Essa semana aconteceu uma coisa extraordinária.
A Corte Europeia dos Direitos Humanos decidiu que crucifixo em sala de aula viola a liberdade de religião, e condenou o estado italiano a pagar uma quantia praticamente simbólica como indenização por danos morais à mulher que recorreu à Corte, uma finlandesa de cidadania italiana (a história completa está aqui, com a entrevista feita com a família, em italiano). Fiquei emocionada quando ouvi a notícia e mais ainda depois que soube que todo o suporte legal foi dado pelos advogados da UAAR, da qual sou sócia. Ficamos todos emocionados, embora tudo o que está acontecendo agora fosse altamente previsível.
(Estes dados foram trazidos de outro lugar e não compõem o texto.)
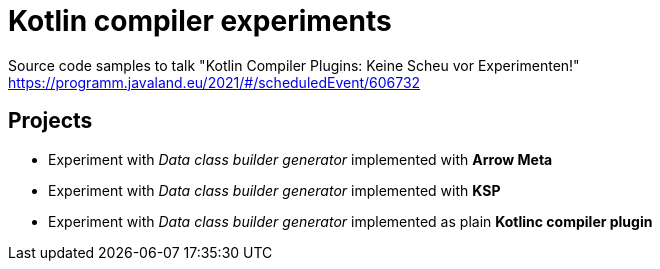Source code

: = Kotlin compiler experiments

Source code samples to talk
"Kotlin Compiler Plugins: Keine Scheu vor Experimenten!"
https://programm.javaland.eu/2021/#/scheduledEvent/606732

== Projects

* Experiment with _Data class builder generator_ implemented with *Arrow Meta*
* Experiment with _Data class builder generator_ implemented with *KSP*
* Experiment with _Data class builder generator_ implemented as plain *Kotlinc compiler plugin*
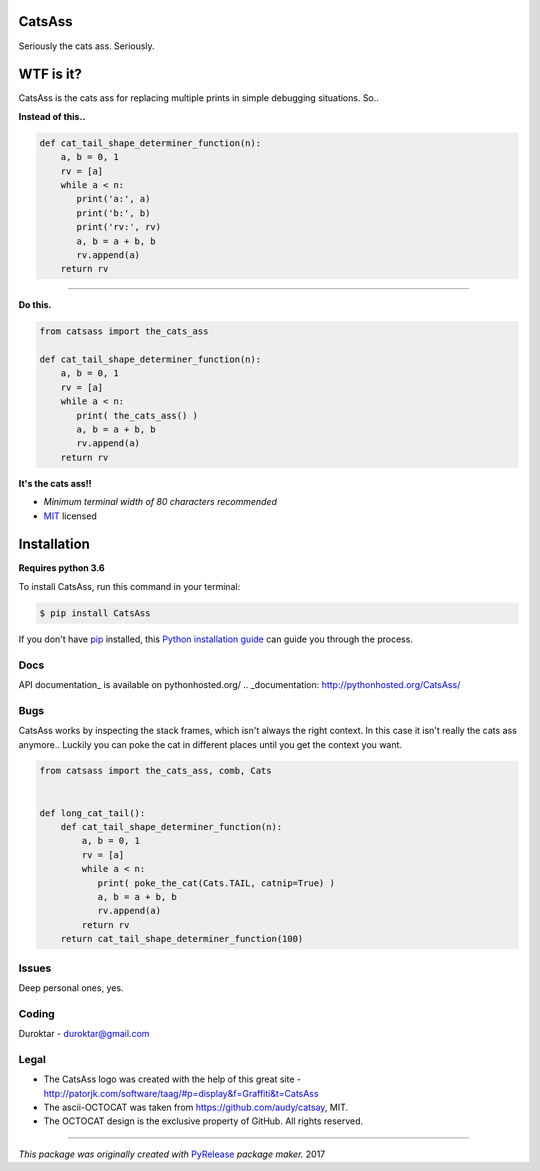 CatsAss
=======

.. image:: https://img.shields.io/pypi/v/CatsAss.svg
        :target: https://pypi.python.org/pypi/CatsAss

Seriously the cats ass. Seriously.

.. image:: images/CatsAss_dark.png


WTF is it?
==========

CatsAss is the cats ass for replacing multiple prints in
simple debugging situations. So..

**Instead of this..**

.. code-block:: python

    def cat_tail_shape_determiner_function(n):
        a, b = 0, 1
        rv = [a]
        while a < n:
           print('a:', a)
           print('b:', b)
           print('rv:', rv)
           a, b = a + b, b
           rv.append(a)
        return rv

----

**Do this.**

.. code-block:: python

    from catsass import the_cats_ass

    def cat_tail_shape_determiner_function(n):
        a, b = 0, 1
        rv = [a]
        while a < n:
           print( the_cats_ass() )
           a, b = a + b, b
           rv.append(a)
        return rv


.. image:: images/CatsAss_demo.png

**It's the cats ass!!**

- *Minimum terminal width of 80 characters recommended*
- MIT_ licensed

.. _MIT: https://en.wikipedia.org/wiki/MIT_License


Installation
============

**Requires python 3.6**

To install CatsAss, run this command in your terminal:

.. code-block:: console

    $ pip install CatsAss


If you don't have `pip`_ installed, this `Python installation guide`_ can guide
you through the process.

.. _pip: https://pip.pypa.io
.. _Python installation guide: http://docs.python-guide.org/en/latest/starting/installation/


Docs
----

API documentation_ is available on pythonhosted.org/
.. _documentation: http://pythonhosted.org/CatsAss/


Bugs
----

CatsAss works by inspecting the stack frames, which isn't always
the right context. In this case it isn't really the cats ass
anymore.. Luckily you can poke the cat in different places
until you get the context you want.

.. code-block:: python

    from catsass import the_cats_ass, comb, Cats


    def long_cat_tail():
        def cat_tail_shape_determiner_function(n):
            a, b = 0, 1
            rv = [a]
            while a < n:
               print( poke_the_cat(Cats.TAIL, catnip=True) )
               a, b = a + b, b
               rv.append(a)
            return rv
        return cat_tail_shape_determiner_function(100)


Issues
------

Deep personal ones, yes.

Coding
-------

Duroktar - duroktar@gmail.com


Legal
-----

- The CatsAss logo was created with the help of this great site -
  http://patorjk.com/software/taag/#p=display&f=Graffiti&t=CatsAss

- The ascii-OCTOCAT was taken from https://github.com/audy/catsay, MIT.

- The OCTOCAT design is the exclusive property of GitHub. All rights reserved.

----

*This package was originally created with* PyRelease_ *package maker.* 2017

.. _PyRelease: https://github.com/pyrelease/pyrelease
De maneira geral, todos os políticos criticaram a decisão, lógico, porque ninguém tem coragem de ficar contra a Igreja. Berlusconi já disse que vai recorrer, claro. Vários prefeitos disseram coisas tão simpáticas quanto “podem morrer todos eles, mas o crucifixo fica”. Outros escreveram cartas aos diretores das escolas “convidando-os” a expor o crucifixo nas salas. Os argumentos de quem é contra a decisão são dois, e vamos combinar que são os clássicos argumentos de quem não pensa: 1) o cristianismo é uma tradição italiana (imediatamente neguinho comentou, no fórum da UAAR, “vamos pendurar uma pizza em cada sala de aula então!”), e 2) o crucifixo é o símbolo do laicismo italiano. Tipo assim, hellooooooooo crucifixo laico? Oquei, oquei, não dá pra discutir, lógica não é o forte dessa gente.
O problema, logicamente, não é o crucifixo propriamente dito. É um símbolo, de péssimo gosto, por sinal, e mais nada. O problema, como sempre, é o que está por trás dele. E o que está por trás é exatamente esse comportamento arrogante desses prefeitos que, em vez de obedecer a uma lei europeia que tem poder legal na Itália, e que está certa, visto que segundo a constituição italiana este país é laico, fazem comentários absurdos como esses acima. Vou contar outra historinha pra ilustrar melhor.
Há alguns dias morreu uma senhora idosa em Padova (Pádua). Declaradamente ateia e mãe de um membro ativo da UAAR, ela tinha declarado expressamente que não queria nenhum ritual religioso quando morresse. Mas o padre da paróquia local, que fica rondando o hospital onde a velha morreu, cismou que quer dar a extrema-unção. Não só cismou: disse que assim que a família relaxar a vigilância ele vai lá dar os paramentos escondido, que o hospital “é casa dele e ele faz o que quiser”.
Minha mãe diz que nesses casos é melhor deixar pra lá porque jogar aquela aguinha idiota e vomitar meia dúzia de palavras sem sentido sobre uma virgem que pariu um deus “não faz mal”. É claro que não faz mal, já que rezar tem o mesmo efeito de ler uma receita de sopa de cebola, ou um trecho do Código Civil, ou o manual da sua máquina de lavar roupa. O problema não está na reza propriamente dita, assim como não está no crucifixo propriamente dito. Está no poder intocável que esses parasitas católicos tem, no dinheiro que eles sugam, na lavagem cerebral que fazem, no atraso no qual insistem em deixar esse país (e metade do planeta) impedindo as pessoas de pensar por si mesmas e de criticar o que quer que seja. Isso tem que acabar. TEM QUE ACABAR. Essa gente horrível tem que entender que nem todo mundo pensa como eles, que nem todo mundo está cagando pro que eles dizem, que tem gente que quer que vão todos pra puta que o pariu e que parem de indoutrinar as crianças, que a religião é, de verdade, the root of all evil. Se ninguém fizer oposição nunca eles vão continuar intocáveis sempre. Toda revolta tem que começar de algum modo, e espero que esse tenha sido um sinal de que uma lenta mas decidida onda anticatólica está se formando.
O resultado do recurso vai sair em breve, e se a decisão da Corte não mudar essa vai ser a solução final pra história; não há mais possibilidade de recurso ou apelo. Se assim for, vai abrir precedentes. E o dia em que a Carolina entrar na escola, se tiver crucifixo na sala de aula o bicho vai pegar, amiguinhos.